While the dust continues to settle from the election on November 5th, Congress continues to dole out some troubling unknowns for agricultural producers. For example, according to Politico, Democratic and Republican farm bill negotiators have begun formal talks with the goal of negotiating a farm bill extension, to avoid having farm bill commodity programs fall over the cliff if a new bill isn’t finished by January 1st.
Also, President elect Donald Trump has doubled down on his campaign promise that he will declare a national emergency as soon as he is sworn into office so that he can use the military to begin deporting illegal aliens. The Pew Research Center estimates that illegal immigrants make up a bit less than 5% of the total U.S. workforce. But if mass deportations are carried out, construction and agriculture will lose one in eight workers. This would pose serious disruptions for the production of fruit and vegetables in Arizona and California, and on dairy farms across the U.S. For example, In Idaho, the third-largest dairy-producing state in the country, the Idaho Dairymen’s Association estimates that nearly 90% of the state’s on-site dairy workers were born outside of the U.S. Nationally, according to the USDA, undocumented people made up about 45% of all hired crop farmworkers in 2017, but that number declined to about 41.% in 2020. So would this disruption to agricultural production have an impact on consumers? Well, according to a September study by the highly regarded Peterson Institute for International Economics, a mass deportation of agricultural workers could lead to a 10% increase in food prices.

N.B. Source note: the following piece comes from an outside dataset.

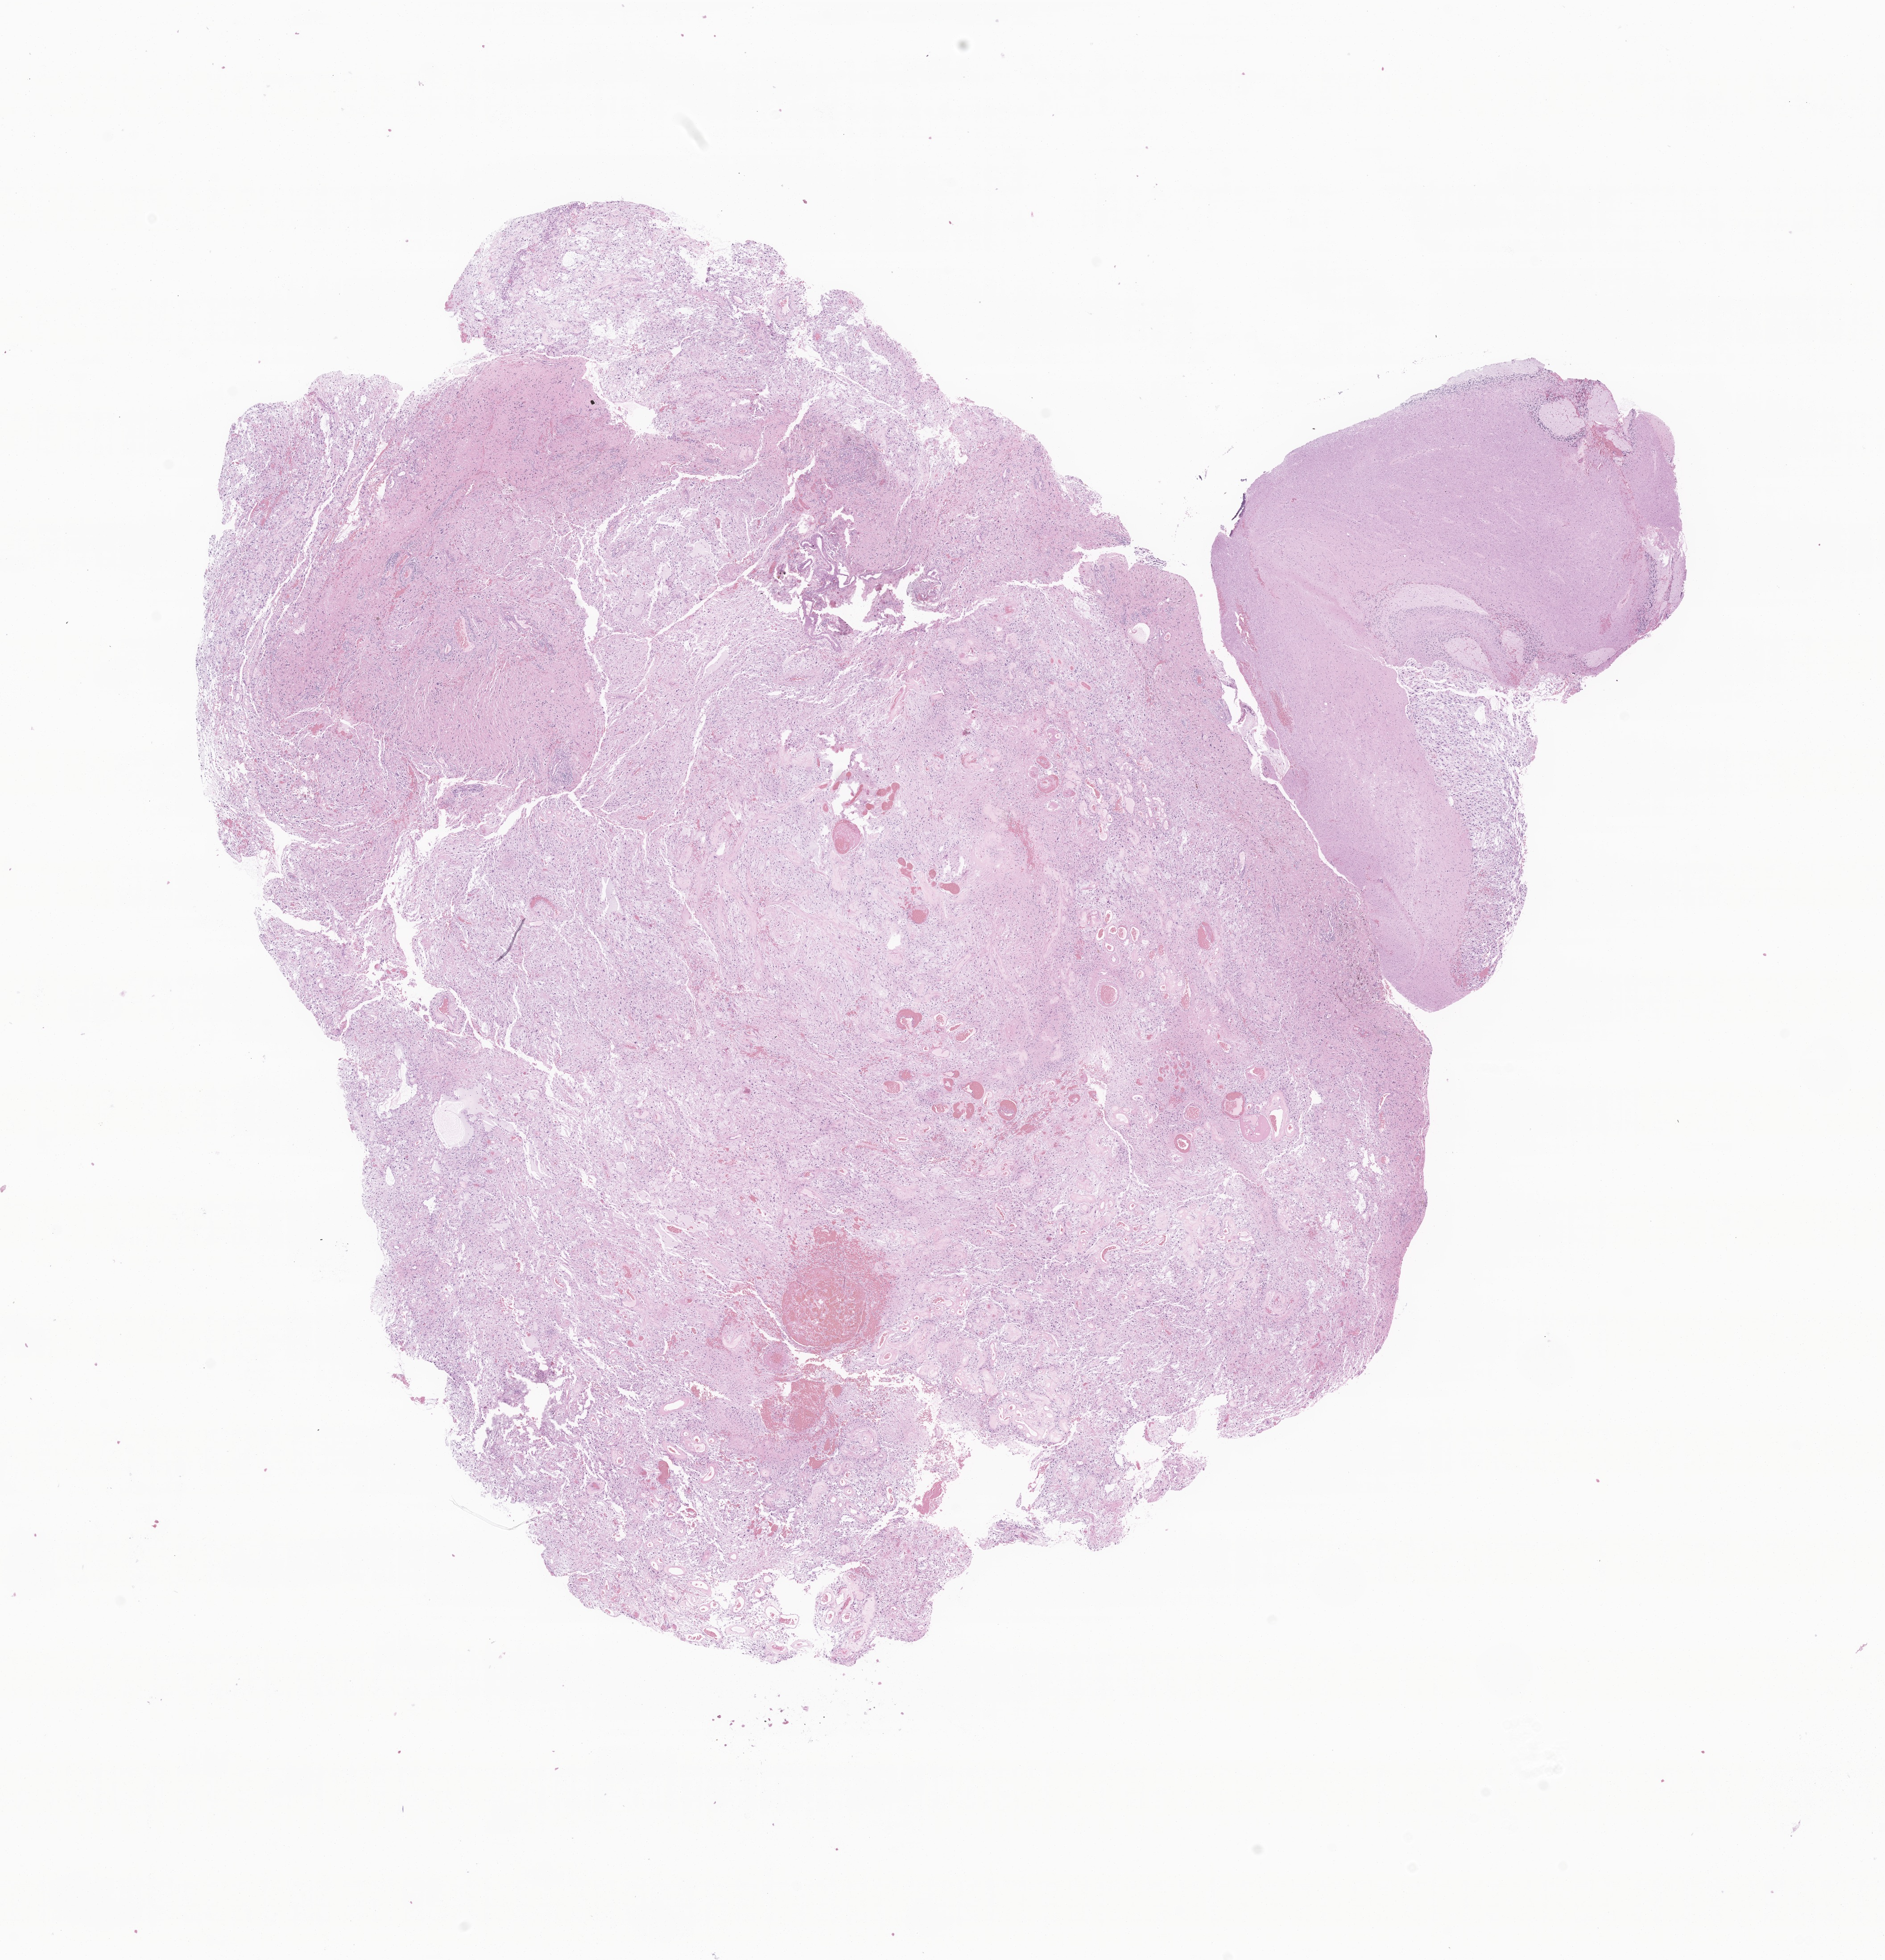
Digitized H&E-stained section of tumor tissue from the brain — shown as a low-resolution overview of the whole scanned area (about 17.8 x 18.5 mm), formalin-fixed paraffin-embedded section. Patient female; age 209 months (17 years 5 months).
• diagnosis (ICD-O-3 morphology term): Pilocytic astrocytoma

Since Thanksgiving is just a couple of days away, here is the American Farm Bureau’s annual Thanksgiving survey that shows the average cost of the classic meal for a family of 10, this year it is $58.08, or just over $5.80 per person. This is a 5% decrease from last year’s meal price and 9% lower than in 2022. This year, the average price for a 16-pound turkey is $25.67, 6% less than a year ago, which is somewhat surprising, because the American turkey flock is the smallest it’s been since 1985 because of avian influenza, but overall demand for turkey has also fallen.
Last week I mentioned that many of the accounts of the first Thanksgiving feast in 1621, don’t mention turkey as being on the menu. Venison and fish have top billing, since the Wampanoag Indians are reported to have brought five deer to the feast. Since the Pilgrims lived near the coast, some historians assume that fish and waterfowl like ducks, and maybe swans ,were also served. But turkeys have an interesting history, because scientists believe they were the first animal to be domesticated in the Americas, and that they were independently domesticated twice. The Ancestral Puebloans or Anasazi people probably, domesticated turkeys about 2000 years ago, while the Aztecs did the same in southern Mexico. The Aztec species is believed to have been transported to Europe in the early 1500s and came back to the Jamestown settlement in 1608. Turkeys raised today are believed to trace their roots back to the Jamestown birds that mated with the wild populations, while the Anasazi-bred turkeys no longer exist.
Dominican theologian and writer, Meister Eckhart wrote, “If the only prayer you said in your whole life was “thank you,” that would suffice.”